**Work order**
Repeat exactly, and only, the lines of the entries below from the one with "Viernes, 07 de Agosto de 2026" through the one with "Japonia – TOP 8", both ends included.

**Records for the task**
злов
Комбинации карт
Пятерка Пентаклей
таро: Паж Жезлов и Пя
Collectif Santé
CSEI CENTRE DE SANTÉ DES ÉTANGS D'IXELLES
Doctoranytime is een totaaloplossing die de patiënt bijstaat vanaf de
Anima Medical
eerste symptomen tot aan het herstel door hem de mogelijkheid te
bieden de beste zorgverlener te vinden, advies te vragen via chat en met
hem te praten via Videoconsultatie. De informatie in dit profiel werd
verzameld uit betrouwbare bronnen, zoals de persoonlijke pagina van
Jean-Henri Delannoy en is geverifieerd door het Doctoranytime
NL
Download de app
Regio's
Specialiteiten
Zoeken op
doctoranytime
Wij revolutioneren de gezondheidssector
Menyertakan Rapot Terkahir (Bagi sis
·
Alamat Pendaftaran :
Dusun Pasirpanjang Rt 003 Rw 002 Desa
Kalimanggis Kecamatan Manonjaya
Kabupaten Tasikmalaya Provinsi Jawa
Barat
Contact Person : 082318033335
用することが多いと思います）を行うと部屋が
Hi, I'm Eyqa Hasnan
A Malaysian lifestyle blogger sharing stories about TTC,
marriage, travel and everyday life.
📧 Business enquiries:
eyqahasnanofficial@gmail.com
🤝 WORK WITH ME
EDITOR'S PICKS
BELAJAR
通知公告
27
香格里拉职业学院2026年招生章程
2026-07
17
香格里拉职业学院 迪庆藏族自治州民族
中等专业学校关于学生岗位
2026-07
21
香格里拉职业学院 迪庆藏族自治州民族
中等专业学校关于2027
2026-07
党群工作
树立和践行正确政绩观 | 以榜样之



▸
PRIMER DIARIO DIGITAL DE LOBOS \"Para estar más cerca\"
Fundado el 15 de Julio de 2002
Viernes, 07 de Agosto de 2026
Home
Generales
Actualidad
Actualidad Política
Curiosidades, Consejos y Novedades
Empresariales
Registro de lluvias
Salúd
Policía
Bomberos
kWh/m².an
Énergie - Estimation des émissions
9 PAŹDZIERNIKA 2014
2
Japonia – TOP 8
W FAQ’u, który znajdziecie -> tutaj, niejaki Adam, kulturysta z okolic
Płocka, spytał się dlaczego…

**Answer**
Viernes, 07 de Agosto de 2026
Home
Generales
Actualidad
Actualidad Política
Curiosidades, Consejos y Novedades
Empresariales
Registro de lluvias
Salúd
Policía
Bomberos
kWh/m².an
Énergie - Estimation des émissions
9 PAŹDZIERNIKA 2014
2
Japonia – TOP 8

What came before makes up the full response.